For families without options, that cheap motel may be their last resort
How the Mosley Motel, off U.S. 19 in Florida, became the temporary home to at least 27 families turned away from full shelters.
Showing 25 articles matching fk33.cc_Which are the Chinese suppliers of Magnesium sulfate Monohydrate for industrial use.
How the Mosley Motel, off U.S. 19 in Florida, became the temporary home to at least 27 families turned away from full shelters.
Leonora LaPeter Anton The St. Petersburg Times Nov 2011 10min Permalink
Inside the Vice President’s gamble on Donald Trump.
McKay Coppins The Atlantic Dec 2017 30min Permalink
How companies and large temp agencies benefit from—and tacitly collaborate with—an underworld of labor brokers, known as “raiteros,” who charge workers fees, pushing their pay below minimum wage.
Michael Grabell ProPubica Apr 2013 20min Permalink
How a burglary, social media and politics led to a Nooksack Tribal Councilwoman being bullied out of office.
Jane C. Hu High Country News Feb 2020 20min Permalink
A socially starved world might just be the best thing ever to happen to the private club empire — which is about to IPO.
Aaron Gell Marker Mar 2021 Permalink
Just after midnight, Rye police arrived to bust a house full of partying teenagers. The kids refused to unlock the door, and parents and cops flooded the street. A minute-by-minute account of the standoff.
David Amsden New York May 2005 15min Permalink
The narcocorrido-immortalized Pacific coast traditionalists, the kidnap-crazed Gulf coast Zetas, and massacres that no longer seem tied to a discernible purpose; inside the ruins of the Mexican-American border.
Alma Guillermoprieto New York Review of Books Oct 2010 20min Permalink
Bill Landreth was one of the whiz kids, poking around Pentagon servers with the friends he had never met. But one of them was an FBI informant.
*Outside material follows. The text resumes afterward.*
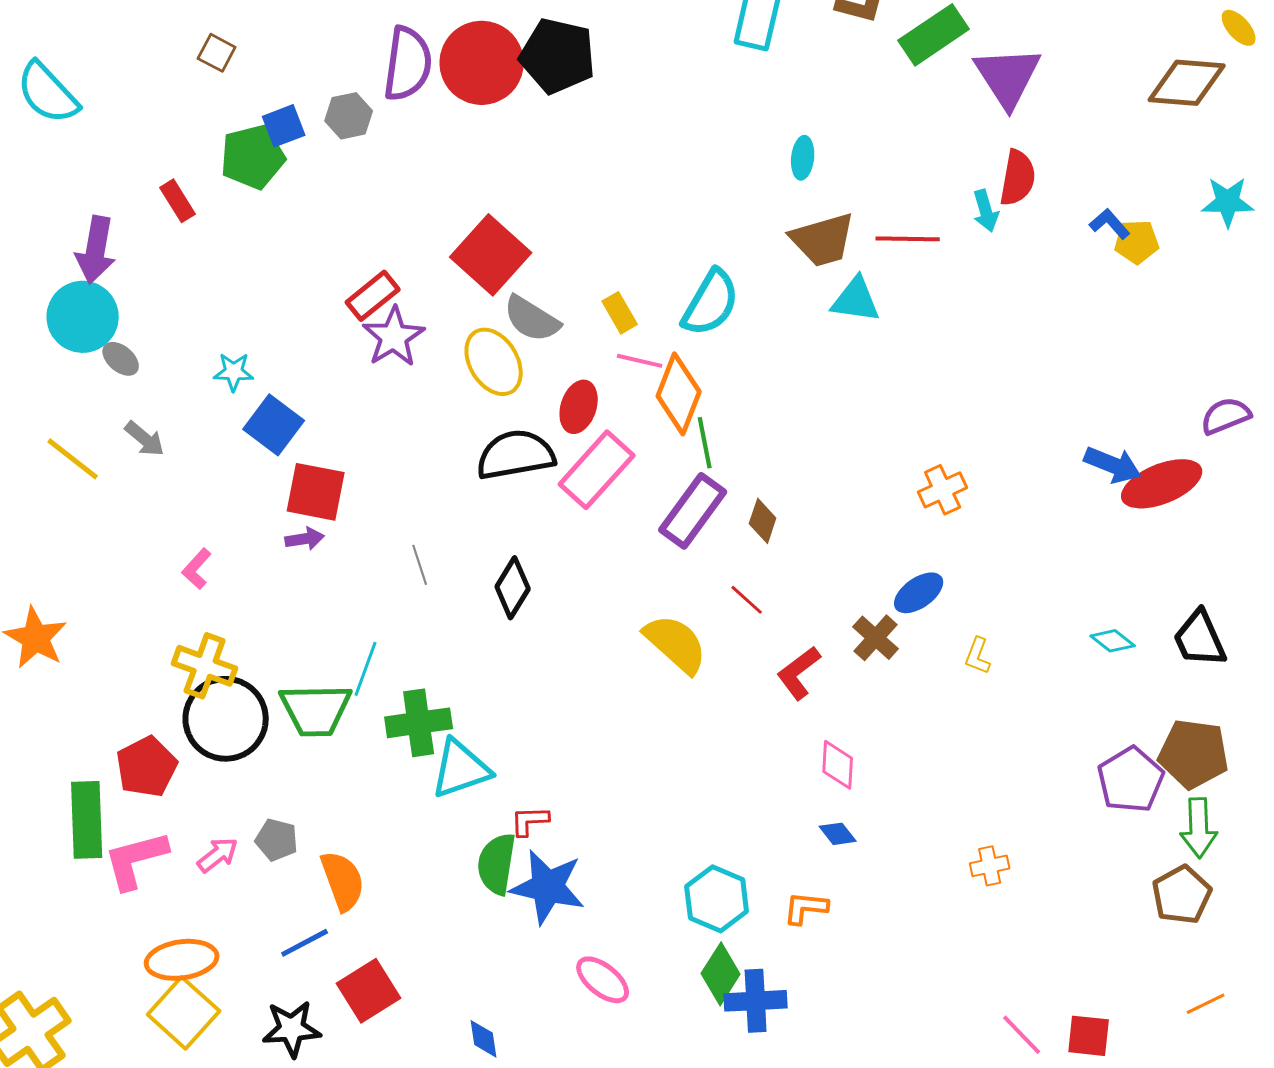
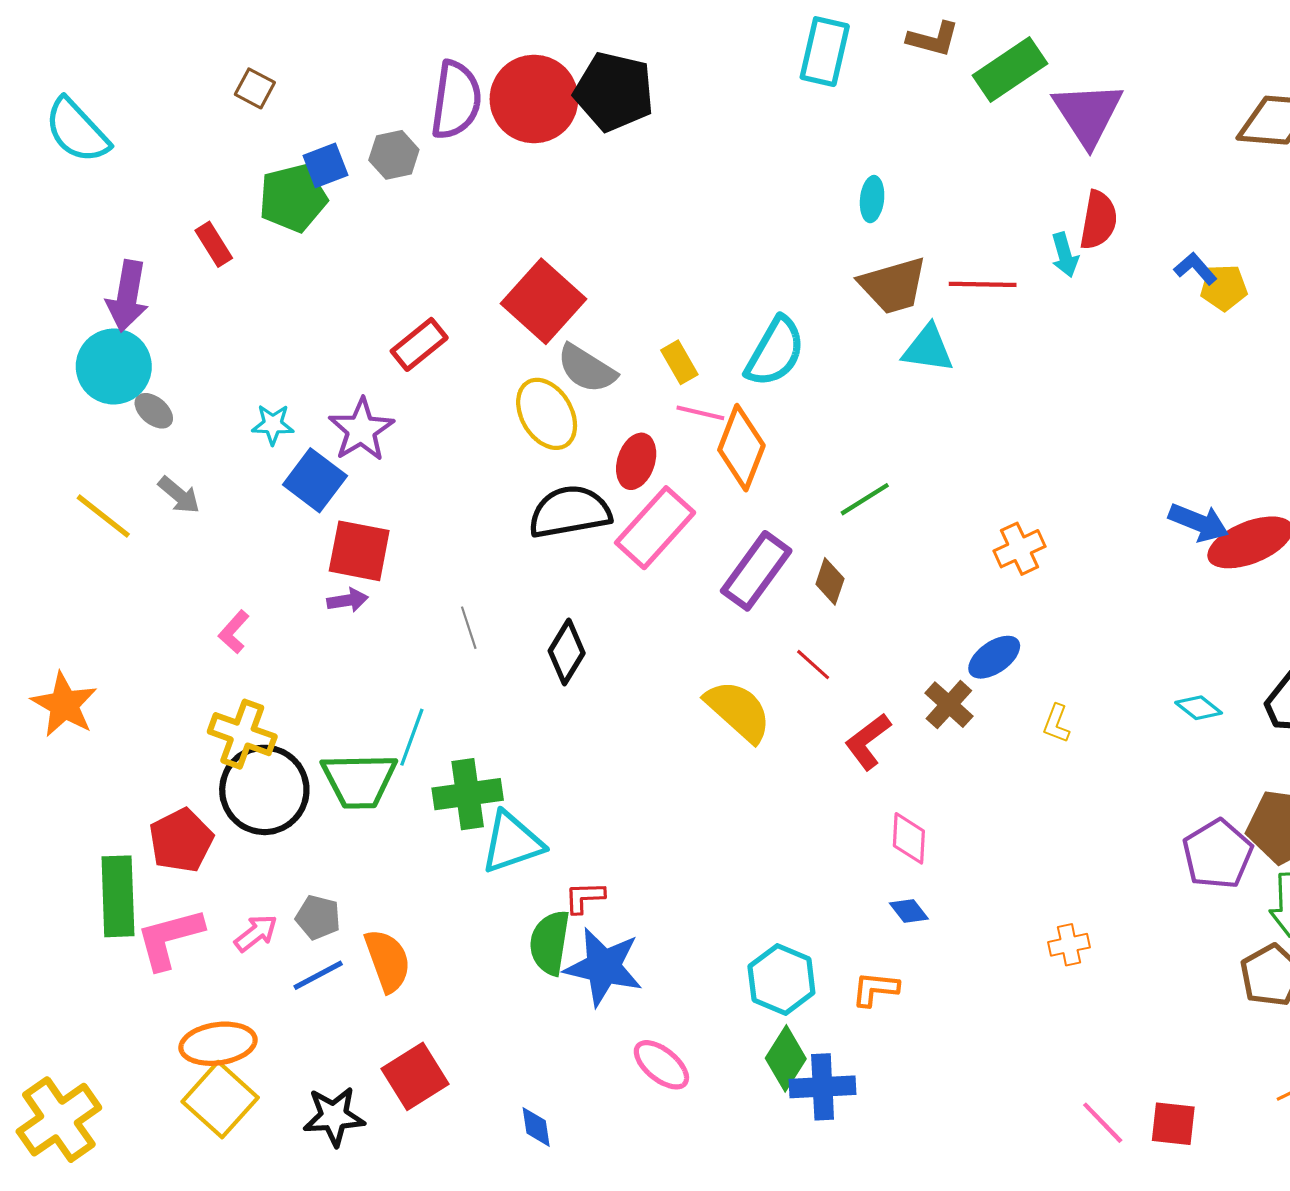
purple star: (394, 337) -> (361, 430), moved
green line: (705, 443) -> (865, 499), moved, turned 69
blue line: (305, 943) -> (318, 975), moved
Matt Novak Paleo Future Apr 2016 20min Permalink
An undercover report on Afghanistan’s drug-smuggling border police that is now heavily used for intelligence training.
Matthieu Aikins Harper's Dec 2009 Permalink
Romney’s former Bain partner makes a case for inequality.
Adam Davidson New York Times Magazine May 2012 15min Permalink
National economies collapse; species go extinct; political movements rise and fizzle. But—somehow, for some reason—Weird Al keeps rocking.
Sam Anderson New York Times Magazine Apr 2020 35min Permalink
The residents of Green Bank, West Virginia, can’t use cell phones, wi-fi, or other modern technology due to a high-tech government telescope. Recently, this ban has made the town a magnet for so-called electrosensitives, and the locals aren’t thrilled to have them.
Michael J. Gaynor Washingtonian Jan 2015 15min Permalink
“But to grow up costs the earth, the earth. It means you take responsibility for the time you take up, for the space you occupy. It’s serious business. And you find out what it costs us to love and to lose, to dare and to fail. And maybe even more, to succeed. What it costs, in truth. Not superficial costs—anybody can have that—I mean in truth. That’s what I write. What it really is like. I’m just telling a very simple story.”
George Plimpton, Maya Angelou The Paris Review Sep 1990 25min Permalink
A day at the mall with the cast of Here Comes Honey Boo Boo.
Rich Juzwiak Gawker Sep 2012 15min Permalink
On Cecilia Chang, the St. John’s fundraiser who committed suicide after being convicted of fraud, and the university administrators who benefited from her crime.
Steve Fishman New York Feb 2013 20min Permalink
Naffe, a young Republican, entered the belly of the political beast – and was nearly eaten.
Chris Faraone Boston Phoenix Feb 2013 Permalink
On the trail of the phantom women who changed American music and vanished without a trace.
John Jeremiah Sullivan New York Times Magazine Apr 2014 55min Permalink
The author of The Junction Boys can’t tell you how many times he’s been arrested.
Michael J. Mooney D Magazine Jul 2015 20min Permalink
Inside the complicated world of running The New York Times.
Newly sober, a man considers faith in its various forms.
Paul Luikart Hobart Nov 2014 Permalink
After 10 years of documenting memes, nobody has seen this much shit.
Kaitlyn Tiffany The Verge Mar 2018 Permalink
The anti-trust saga of Microsoft and Netscape.
Victor Luckerson The Ringer May 2018 30min Permalink
An investigation into the aftermath of an allegation.
Anna Merlan Jezebel Jun 2018 25min Permalink
After decades of influence, the media mogul isn’t so much a person as an epoch.
Richard Cooke The Monthly Jul 2018 40min Permalink
After sepsis forced the amputation of Sheila Advento’s hands, an intricate transplant technique made her whole again. Then came the side effects.